── Fragmento para leer ──
Vicente Fox, en su famosa promesa de resolver lo de Chiapas "en quince minutos", matiza, ofreciéndonos su visión personal del conflicto: "Durante una gira de trabajo sostuve que el problema de Chiapas lo podría arreglar en quince minutos, siempre y cuando el Subcomandante Marcos busque realmente la dignificación de los indígenas, el desarrollo humano y económico de Chiapas. Si eso es lo que quiere, nos arreglamos en quince minutos y hasta seríamos aliados en la causa."
Es decir, para Vicente Fox no hay comandantes indígenas, no hay indígenas rebeldes, no hay problemas de marginación, miseria, desesperación, sometimiento a crecientes indignidades que pudieran hacer que los indígenas dijeran "Ya basta". Lo único que hay, para él y para sus antecesores, es el problema planteado por un solo individuo, que seguramente algo busca y al cual se puede comprar, convencer o cohechar para que con una sola palabra haga que todos los indígenas zapatistas depongan su actitud y vuelvan a su silencio y sumisión esperando los programas gubernamentales de "desarrollo humano y económico" que nunca llegan.
Es evidente que, en tales condiciones, la solución del problema zapatista se encuentra muy lejos.
En el momento en que Marcos no se presentó a hablar en el Congreso de la Unión en marzo de 2001, los diputados y senadores (en su gran mayoría), los medios de comunicación (en especial los internacionales) y una parte importante de la ciudadanía mexicana dejó de escuchar lo que sí se dijo.
El 28 de marzo de 2001, la Comandante Esther advirtió en la máxima tribuna de la nación: "El Subcomandante Insurgente Marcos es eso, un subcomandante. nosotros somos los comandantes, los que mandamos en común, los que mandamos obedeciendo a nuestros pueblos. Al Sup y a quien comparte con él esperanzas y anhelos les dimos la misión de traernos a esta tribuna. Ellos, nuestros guerreros y guerreras, han cumplido gracias al apoyo de la movilización popular en México y en el mundo. Ahora es nuestra hora."
───
── Extractos de registros ──
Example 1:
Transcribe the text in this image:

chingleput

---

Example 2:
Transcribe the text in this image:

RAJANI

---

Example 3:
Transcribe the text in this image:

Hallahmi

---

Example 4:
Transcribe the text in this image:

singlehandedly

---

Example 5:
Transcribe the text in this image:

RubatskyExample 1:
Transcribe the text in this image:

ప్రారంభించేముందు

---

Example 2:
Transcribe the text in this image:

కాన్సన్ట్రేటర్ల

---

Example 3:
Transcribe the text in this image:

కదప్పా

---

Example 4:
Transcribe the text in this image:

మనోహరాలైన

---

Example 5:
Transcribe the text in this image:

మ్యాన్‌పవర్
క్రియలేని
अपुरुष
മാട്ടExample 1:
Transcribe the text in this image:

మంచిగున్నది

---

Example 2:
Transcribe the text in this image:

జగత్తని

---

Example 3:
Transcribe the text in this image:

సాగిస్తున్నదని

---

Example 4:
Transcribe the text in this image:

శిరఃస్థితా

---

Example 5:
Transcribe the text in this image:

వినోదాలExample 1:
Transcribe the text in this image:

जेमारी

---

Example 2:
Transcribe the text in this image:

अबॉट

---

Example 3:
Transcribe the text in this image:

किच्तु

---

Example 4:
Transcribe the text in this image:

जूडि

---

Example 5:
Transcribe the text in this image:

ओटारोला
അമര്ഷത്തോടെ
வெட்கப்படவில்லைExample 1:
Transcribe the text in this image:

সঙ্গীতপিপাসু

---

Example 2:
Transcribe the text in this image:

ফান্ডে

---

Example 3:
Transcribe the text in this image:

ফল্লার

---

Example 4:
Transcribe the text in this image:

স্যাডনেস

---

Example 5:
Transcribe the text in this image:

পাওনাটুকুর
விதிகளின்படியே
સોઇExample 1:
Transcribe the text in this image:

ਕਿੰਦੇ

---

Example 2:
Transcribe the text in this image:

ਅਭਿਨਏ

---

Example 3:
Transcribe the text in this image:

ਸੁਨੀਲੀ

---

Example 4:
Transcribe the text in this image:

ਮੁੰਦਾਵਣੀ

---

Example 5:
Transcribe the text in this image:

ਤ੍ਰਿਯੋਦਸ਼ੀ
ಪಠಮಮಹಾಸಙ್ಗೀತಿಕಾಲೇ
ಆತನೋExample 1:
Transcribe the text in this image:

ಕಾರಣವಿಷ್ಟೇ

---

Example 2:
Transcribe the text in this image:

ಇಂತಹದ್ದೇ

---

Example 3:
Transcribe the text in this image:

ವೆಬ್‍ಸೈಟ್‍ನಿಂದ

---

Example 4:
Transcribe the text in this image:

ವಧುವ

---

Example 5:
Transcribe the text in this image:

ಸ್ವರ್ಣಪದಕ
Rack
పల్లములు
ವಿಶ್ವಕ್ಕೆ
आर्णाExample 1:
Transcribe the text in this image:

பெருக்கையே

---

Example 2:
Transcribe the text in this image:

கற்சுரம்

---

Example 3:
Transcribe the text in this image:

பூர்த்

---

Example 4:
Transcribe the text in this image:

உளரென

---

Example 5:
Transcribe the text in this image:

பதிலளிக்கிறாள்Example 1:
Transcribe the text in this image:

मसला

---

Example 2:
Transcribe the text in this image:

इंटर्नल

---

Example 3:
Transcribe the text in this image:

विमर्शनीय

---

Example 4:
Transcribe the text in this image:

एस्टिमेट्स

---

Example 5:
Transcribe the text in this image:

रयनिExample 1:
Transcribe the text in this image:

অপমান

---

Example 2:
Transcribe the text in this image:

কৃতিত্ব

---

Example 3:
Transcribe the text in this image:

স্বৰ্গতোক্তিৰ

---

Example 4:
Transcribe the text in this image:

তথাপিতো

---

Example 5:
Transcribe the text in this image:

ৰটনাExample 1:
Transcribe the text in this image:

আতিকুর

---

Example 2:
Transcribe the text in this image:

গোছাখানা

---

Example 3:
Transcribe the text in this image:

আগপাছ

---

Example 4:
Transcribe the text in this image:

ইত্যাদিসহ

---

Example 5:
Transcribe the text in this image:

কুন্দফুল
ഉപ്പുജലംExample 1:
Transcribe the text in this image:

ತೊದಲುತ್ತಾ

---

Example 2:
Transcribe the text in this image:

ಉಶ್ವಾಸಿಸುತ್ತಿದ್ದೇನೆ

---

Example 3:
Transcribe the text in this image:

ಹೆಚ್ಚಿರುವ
───
- Tareas y ejercicios
1. En el fragmento sobre Chiapas, ¿en qué fecha habló la Comandante Esther en la máxima tribuna de la nación?
2. Transcribe del fragmento sobre Chiapas el pasaje comprendido entre "Es evidente que, en" y "sí se dijo.", ambos incluidos.

- Respuestas del ejercicio
1. El 28 de marzo de 2001.

2.
Es evidente que, en tales condiciones, la solución del problema zapatista se encuentra muy lejos.
En el momento en que Marcos no se presentó a hablar en el Congreso de la Unión en marzo de 2001, los diputados y senadores (en su gran mayoría), los medios de comunicación (en especial los internacionales) y una parte importante de la ciudadanía mexicana dejó de escuchar lo que sí se dijo.